◆ Exercise directions ◆
Reproduce the text of every row below word for word, leaving out the pictures.

• • • • • • •

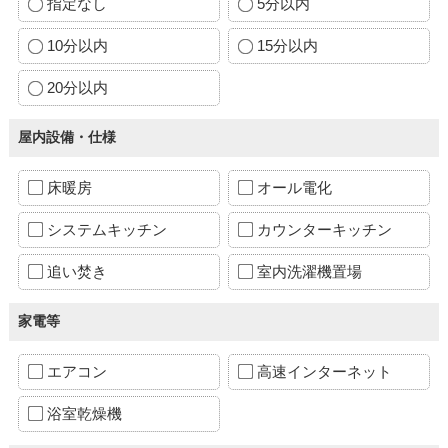
指定なし
5分以内
10分以内
15分以内
20分以内
屋内設備・仕様
床暖房
オール電化
システムキッチン
カウンターキッチン
追い焚き
室内洗濯機置場
家電等
エアコン
高速インターネット
浴室乾燥機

• • • • • • •

◆ Exercise answer ◆
指定なし
5分以内
10分以内
15分以内
20分以内
屋内設備・仕様
床暖房
オール電化
システムキッチン
カウンターキッチン
追い焚き
室内洗濯機置場
家電等
エアコン
高速インターネット
浴室乾燥機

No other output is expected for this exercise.